Les positions divergentes entres les Princes Napoléon et leurs partisans à l’occasion de l’Affaire Dreyfus ne sont que la confirmation d’un phénomène débutant dans les années 1874 – 1875, au cours desquelles le Prince Impérial regrette déjà la stratégie agressive du parti bonapartiste, et qui se poursuit au début du XXème siècle (l’interdiction des prétendants sur le sol français permettant certainement une plus grande liberté de manœuvre des dirigeants bonapartistes)  avant de se terminer par la dissolution des mouvements bonapartistes par le Prince Napoléon en 1940 (15) (le Prince se souvenant notamment, que le 1er Empire avait été le premier régime politique en Europe à donner un statut officiel à la religion juive).                                

 

(1) Le C.E.R.B défend les mémoires de l’Empereur Napoléon III et du Prince Impérial, mais également celle de l’Impératrice Eugénie.

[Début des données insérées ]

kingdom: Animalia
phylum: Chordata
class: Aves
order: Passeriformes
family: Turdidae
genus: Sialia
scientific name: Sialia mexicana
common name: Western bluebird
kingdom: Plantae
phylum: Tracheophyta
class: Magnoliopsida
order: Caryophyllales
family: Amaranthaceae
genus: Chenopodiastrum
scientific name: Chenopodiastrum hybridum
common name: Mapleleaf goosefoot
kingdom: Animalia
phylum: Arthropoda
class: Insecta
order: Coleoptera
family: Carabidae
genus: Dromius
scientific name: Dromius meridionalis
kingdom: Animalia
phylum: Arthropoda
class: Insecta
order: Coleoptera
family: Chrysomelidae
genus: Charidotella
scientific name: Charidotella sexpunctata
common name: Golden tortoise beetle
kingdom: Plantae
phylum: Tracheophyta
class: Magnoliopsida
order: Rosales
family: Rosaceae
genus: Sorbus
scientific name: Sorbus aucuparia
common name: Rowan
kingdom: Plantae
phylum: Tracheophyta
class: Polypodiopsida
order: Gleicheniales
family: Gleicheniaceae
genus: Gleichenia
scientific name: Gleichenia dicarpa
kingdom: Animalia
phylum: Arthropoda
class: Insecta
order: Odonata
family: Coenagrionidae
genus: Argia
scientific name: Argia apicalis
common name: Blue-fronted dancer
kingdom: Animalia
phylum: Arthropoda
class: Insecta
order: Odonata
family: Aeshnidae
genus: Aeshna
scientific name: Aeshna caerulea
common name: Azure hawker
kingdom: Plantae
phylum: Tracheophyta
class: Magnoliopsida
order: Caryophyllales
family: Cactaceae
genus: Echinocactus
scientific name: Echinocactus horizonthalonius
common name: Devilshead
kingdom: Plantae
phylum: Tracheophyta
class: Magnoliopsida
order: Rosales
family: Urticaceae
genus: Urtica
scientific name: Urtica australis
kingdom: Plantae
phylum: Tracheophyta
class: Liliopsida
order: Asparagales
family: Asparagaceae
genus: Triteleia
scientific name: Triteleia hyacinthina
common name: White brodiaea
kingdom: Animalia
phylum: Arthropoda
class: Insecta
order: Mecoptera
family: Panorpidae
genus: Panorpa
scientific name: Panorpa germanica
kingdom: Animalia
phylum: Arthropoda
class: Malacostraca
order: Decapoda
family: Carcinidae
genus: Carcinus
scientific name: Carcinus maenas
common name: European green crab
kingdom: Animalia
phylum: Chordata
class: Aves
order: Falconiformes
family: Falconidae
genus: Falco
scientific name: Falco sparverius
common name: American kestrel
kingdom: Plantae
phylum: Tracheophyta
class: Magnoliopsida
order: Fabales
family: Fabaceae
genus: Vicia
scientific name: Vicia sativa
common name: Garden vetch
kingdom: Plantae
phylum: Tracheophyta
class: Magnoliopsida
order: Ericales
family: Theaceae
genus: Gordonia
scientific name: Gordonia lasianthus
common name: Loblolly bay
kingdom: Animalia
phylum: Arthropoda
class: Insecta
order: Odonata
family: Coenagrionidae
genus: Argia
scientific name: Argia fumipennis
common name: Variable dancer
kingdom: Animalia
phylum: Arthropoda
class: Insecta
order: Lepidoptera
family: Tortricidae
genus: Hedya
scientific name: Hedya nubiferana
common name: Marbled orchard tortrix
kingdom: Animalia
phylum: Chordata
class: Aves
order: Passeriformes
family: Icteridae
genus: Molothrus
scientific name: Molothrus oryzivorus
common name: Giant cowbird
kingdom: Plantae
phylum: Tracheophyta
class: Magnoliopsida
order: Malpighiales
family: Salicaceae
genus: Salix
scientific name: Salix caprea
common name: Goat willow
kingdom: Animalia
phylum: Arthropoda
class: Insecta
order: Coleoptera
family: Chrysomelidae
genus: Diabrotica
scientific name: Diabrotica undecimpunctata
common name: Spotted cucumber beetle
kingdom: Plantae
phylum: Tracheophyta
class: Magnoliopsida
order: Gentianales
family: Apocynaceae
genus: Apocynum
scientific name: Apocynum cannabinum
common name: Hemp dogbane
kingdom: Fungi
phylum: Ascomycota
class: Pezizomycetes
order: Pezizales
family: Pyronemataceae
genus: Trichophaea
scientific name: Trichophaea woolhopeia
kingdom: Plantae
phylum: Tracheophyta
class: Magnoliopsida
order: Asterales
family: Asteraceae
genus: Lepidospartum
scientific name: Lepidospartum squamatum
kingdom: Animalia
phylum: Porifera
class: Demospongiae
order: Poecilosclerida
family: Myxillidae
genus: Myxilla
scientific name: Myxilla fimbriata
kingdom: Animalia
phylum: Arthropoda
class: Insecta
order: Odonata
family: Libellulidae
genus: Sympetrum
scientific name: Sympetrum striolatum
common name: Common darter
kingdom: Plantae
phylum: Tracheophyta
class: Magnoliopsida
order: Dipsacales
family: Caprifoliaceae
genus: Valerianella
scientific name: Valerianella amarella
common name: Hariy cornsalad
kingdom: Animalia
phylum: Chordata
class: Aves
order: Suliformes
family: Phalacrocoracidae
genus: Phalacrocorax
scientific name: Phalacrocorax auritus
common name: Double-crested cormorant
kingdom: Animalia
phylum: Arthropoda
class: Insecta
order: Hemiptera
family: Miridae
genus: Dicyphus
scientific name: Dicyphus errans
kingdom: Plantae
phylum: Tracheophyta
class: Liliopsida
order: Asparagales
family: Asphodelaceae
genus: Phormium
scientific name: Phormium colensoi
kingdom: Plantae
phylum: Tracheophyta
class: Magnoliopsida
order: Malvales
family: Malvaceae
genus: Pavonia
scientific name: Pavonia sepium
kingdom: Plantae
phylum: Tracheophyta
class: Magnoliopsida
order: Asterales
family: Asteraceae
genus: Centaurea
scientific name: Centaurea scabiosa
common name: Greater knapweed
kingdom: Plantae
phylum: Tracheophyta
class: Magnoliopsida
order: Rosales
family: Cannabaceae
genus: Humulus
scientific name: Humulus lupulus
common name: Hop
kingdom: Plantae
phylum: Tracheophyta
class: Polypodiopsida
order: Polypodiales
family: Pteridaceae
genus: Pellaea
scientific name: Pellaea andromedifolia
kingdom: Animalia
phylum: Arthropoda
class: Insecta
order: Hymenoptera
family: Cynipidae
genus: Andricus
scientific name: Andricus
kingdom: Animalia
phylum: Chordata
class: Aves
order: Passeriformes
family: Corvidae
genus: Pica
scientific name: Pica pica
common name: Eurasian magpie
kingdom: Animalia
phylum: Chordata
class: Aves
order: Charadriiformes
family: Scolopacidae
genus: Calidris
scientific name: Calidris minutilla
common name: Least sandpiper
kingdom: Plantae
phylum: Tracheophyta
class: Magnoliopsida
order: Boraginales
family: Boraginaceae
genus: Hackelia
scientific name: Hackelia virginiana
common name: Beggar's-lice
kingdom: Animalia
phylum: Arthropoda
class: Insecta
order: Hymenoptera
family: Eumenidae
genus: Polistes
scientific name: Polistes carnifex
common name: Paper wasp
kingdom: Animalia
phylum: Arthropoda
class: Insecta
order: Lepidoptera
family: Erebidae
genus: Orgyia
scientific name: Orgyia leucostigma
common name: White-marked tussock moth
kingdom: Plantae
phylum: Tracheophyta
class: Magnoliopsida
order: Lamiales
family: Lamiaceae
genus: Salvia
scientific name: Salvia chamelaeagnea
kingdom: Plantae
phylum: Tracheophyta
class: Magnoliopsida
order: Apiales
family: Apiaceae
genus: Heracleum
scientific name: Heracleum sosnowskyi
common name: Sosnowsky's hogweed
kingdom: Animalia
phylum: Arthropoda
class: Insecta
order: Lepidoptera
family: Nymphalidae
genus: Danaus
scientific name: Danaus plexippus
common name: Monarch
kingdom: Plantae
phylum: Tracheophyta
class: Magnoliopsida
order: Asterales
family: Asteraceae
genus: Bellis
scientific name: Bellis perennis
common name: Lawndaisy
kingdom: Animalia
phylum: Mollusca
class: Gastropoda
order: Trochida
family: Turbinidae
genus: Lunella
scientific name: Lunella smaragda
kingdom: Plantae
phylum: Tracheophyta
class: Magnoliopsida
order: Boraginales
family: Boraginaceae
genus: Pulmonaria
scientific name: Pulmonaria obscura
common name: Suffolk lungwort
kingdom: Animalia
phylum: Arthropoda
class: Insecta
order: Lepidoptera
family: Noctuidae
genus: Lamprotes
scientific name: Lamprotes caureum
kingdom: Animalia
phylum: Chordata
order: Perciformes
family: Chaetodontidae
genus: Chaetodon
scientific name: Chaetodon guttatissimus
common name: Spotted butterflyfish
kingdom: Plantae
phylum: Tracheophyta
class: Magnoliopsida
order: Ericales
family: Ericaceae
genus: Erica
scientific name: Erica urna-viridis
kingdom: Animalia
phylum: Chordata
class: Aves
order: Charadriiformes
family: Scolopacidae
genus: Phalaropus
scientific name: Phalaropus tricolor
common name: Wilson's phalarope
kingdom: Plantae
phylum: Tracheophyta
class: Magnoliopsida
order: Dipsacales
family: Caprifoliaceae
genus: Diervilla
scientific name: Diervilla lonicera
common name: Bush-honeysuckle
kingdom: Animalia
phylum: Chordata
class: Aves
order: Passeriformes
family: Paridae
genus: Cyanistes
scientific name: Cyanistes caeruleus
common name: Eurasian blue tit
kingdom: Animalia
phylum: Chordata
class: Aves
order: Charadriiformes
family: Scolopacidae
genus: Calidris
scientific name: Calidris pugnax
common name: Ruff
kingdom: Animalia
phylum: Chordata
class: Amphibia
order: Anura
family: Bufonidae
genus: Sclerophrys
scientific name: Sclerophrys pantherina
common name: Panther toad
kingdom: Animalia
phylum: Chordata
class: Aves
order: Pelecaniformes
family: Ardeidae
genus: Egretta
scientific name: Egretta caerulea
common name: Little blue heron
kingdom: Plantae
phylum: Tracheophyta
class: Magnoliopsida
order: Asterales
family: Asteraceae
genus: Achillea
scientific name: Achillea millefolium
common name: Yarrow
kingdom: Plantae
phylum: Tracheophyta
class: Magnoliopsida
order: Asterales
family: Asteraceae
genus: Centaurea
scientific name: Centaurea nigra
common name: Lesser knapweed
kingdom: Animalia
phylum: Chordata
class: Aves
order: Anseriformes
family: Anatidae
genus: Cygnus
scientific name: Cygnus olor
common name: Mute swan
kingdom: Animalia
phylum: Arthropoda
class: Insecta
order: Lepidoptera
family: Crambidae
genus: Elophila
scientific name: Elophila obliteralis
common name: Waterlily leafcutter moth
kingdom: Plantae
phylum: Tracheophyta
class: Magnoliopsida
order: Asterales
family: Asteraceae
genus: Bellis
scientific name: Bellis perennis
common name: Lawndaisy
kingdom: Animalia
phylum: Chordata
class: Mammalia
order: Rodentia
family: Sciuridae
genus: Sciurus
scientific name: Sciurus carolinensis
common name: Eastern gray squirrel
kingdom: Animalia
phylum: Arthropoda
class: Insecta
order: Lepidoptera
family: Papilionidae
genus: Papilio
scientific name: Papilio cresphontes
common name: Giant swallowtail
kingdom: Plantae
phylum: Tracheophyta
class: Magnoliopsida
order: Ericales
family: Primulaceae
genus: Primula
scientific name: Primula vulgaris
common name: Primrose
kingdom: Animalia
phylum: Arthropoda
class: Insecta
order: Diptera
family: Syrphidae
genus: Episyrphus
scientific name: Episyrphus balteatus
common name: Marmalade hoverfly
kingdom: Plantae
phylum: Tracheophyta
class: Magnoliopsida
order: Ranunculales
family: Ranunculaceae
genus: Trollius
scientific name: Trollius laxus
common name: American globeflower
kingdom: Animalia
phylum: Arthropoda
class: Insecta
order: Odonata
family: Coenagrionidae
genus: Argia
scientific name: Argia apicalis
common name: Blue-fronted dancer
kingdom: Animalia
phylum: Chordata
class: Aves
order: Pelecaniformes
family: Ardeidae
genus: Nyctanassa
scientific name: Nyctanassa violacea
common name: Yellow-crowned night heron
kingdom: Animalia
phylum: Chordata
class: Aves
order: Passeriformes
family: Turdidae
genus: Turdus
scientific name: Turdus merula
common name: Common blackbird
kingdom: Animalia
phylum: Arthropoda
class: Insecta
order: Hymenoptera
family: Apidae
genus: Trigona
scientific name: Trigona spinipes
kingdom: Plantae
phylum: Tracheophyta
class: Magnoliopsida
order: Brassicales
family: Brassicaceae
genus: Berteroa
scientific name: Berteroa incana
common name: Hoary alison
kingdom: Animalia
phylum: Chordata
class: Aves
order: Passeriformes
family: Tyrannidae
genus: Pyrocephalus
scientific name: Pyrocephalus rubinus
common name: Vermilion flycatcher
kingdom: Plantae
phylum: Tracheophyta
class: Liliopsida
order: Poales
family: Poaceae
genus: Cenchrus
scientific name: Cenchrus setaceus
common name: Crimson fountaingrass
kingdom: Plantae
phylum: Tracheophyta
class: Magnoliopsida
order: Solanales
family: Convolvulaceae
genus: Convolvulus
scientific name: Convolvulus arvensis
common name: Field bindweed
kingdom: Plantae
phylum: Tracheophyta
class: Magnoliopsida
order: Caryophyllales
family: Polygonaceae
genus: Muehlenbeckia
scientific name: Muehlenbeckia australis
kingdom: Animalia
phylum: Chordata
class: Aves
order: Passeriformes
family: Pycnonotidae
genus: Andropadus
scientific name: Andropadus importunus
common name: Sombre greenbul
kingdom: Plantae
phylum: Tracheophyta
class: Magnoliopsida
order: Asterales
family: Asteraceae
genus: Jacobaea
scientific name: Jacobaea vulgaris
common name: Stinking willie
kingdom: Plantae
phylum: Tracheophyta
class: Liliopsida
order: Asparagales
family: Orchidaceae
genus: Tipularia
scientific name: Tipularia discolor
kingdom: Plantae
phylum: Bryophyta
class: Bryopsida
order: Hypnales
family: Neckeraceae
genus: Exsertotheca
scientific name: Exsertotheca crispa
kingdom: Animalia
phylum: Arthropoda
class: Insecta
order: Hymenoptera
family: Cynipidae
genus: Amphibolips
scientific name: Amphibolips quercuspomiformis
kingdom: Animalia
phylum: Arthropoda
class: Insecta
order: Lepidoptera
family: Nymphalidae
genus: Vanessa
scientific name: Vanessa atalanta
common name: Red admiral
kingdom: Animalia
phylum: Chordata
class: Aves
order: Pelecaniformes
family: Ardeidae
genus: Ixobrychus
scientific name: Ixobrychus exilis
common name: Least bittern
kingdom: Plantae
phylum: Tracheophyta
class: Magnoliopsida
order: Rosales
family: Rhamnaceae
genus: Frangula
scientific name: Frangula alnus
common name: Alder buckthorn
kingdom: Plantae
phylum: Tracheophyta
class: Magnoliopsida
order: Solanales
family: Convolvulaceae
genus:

Une souveraine injustement calomniée, souvent par le parti bonapartiste lui-même. Une tradition malheureusement reprise par le Prince Charles Napoléon qui critique dans le Figaro du 2 décembre 1997 << la tradition monarchique >> de l’Impératrice Eugénie.

(2) Une position comparable à l’intervention télévisée du Président Chirac le 23 mars 1998, condamnant les collusions entre le droite parlementaire et l’extrême-droite à l’occasion de l’élection des présidents des Conseils Régionaux.

(3) « La Princesse Mathilde » de Jean des Cars.

(4) Jean Quellien : « Les élections législatives dans le Calvados pendant la Troisième République ».

(5) Jean-Marc Berlière : « La généalogie d’une double tradition policière » dans « La France de l’Affaire Dreyfus » sous la direction de Pierre Birbaum.

(6) Jocelyne George : « Provinciales : la France des quatre coins » dans « La France de l’Affaire Dreyfus » sous la direction de Pierre Birnbaum.

(7) Jean El Gammal : « Un territoire de mots : rhétorique et politique » dans « La France de l’Affaire Dreyfus » sous la direction de Pierre Birbaum.

(8) Jean Baubérot : « L’antiprotestantisme politique à la fin du XIXème siècle »

(9) André Ancrevé : « La petite musique huguenote » dans « La France de l’affaire Dreyfus » sous la direction de Pierre Birbaum.

(10) Jean Baubérot : « L’antiprotestantisme politique à la fin du XIXème siècle ».

(11) Voir dossier de Thierry Choffat (CERB numéros 6 et 7).

(12) Michel Winock : « Une question de principe » dans « La France de l’Affaire Dreyfus » sous la direction de Pierre Birnbaum.

(13) Nancy Fitch : « Mass culture, mass parliamentary politics and modern antisemitism : The Dreyfus Affair in Rural France » (février 1992).

(14) « Histoire de l’extrême-droite en France » sous la direction de Michel Winock, Editions du Seuil, 1993.

(15) décédé le 3 mai 1997, et qui désigne par testament, le Prince Jean-Christophe Napoléon, comme nouveau chef de la Famille Impériale.